The current systematic resolution of y-larvae is unsatisfactory and
problematic for several reasons. Considering that their local and global
diversity may be significantly larger than what is described (Hansen
1899; Glenner et al., 2008; Dreyer et al., in press), authentic
sequences of vouchered and named species are essential for biodiversity
inventories. Currently only 17 species are formally described, in the
single genus Hansenocaris Itô, 1985 (Olesen et al., 2022; Olesen
and Grygier, 2022). Solving phylogenetic relationships is, moreover,
crucial for robust macroevolutionary modeling of life histories and
ecomorphological traits, especially when compelling life-history
evidence suggests that y-larvae attain maturity as endoparasites in
unknown hosts (Glenner et al., 2008; Pérez-Losada et al., 2009; Dreyer
et al., 2022).
Destructive DNA-extraction methods often result in complete digestion of
the specimen, which limits adequate morphological species delimitation
and museum storage of vouchers. Here, we present novel molecular
resources and optimized protocols for successful DNA extraction, voucher
exuvium retainment, and PCR-amplification of single-specimen y-larvae
below 500 µm in size.
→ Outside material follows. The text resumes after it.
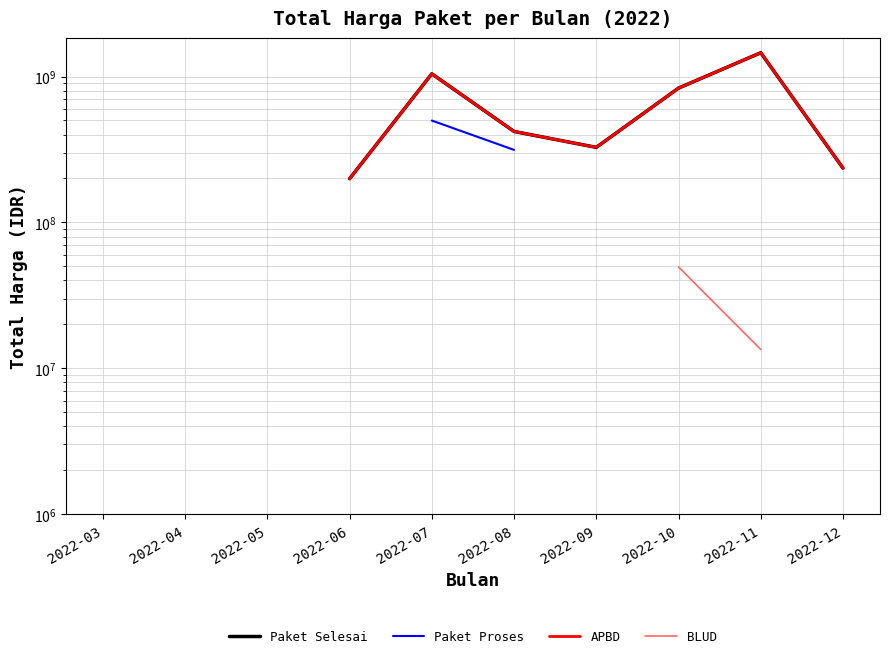

What is the difference between the second highest and minimum values in the Paket Selesai series?

825773255.0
This is intended to supplement the single-specimen
rearing and live-imaging protocol previously developed by us (Olesen et
al., 2022). Through extensive laboratory experimentation, we developed
an optimal DNA-extraction and PCR-amplification protocol for Facetotecta
and here compare it to two other methods that can also yield
single-specimen nucleotide sequences. To this end, and as part of a
larger campaign investigating the phylogeny and evolution of Facetotecta
(Olesen et al., 2022; Dreyer et al., submitted), we designed novel
oligonucleotide primers to amplify nuclear and mitochondrial genes and
tested 28 primer pairs in more than 2000 PCR reactions. We thereby show
that up to 6700 aligned nucleotide resolution can be achieved for a
single specimen. We demonstrate the utility of our protocol by
estimating a preliminary phylogeny of Facetotecta that expands upon
previous phylogenetic analyses. This estimate includes more markers
(n=6) and specimens (n=74) than previous efforts, using material
obtained from Pacific, Northeast Atlantic, Antarctic (NCBI data), and
Arctic waters. Finally, we discuss the importance of our protocols for
further advancing the knowledge of y-larva systematics and evolution.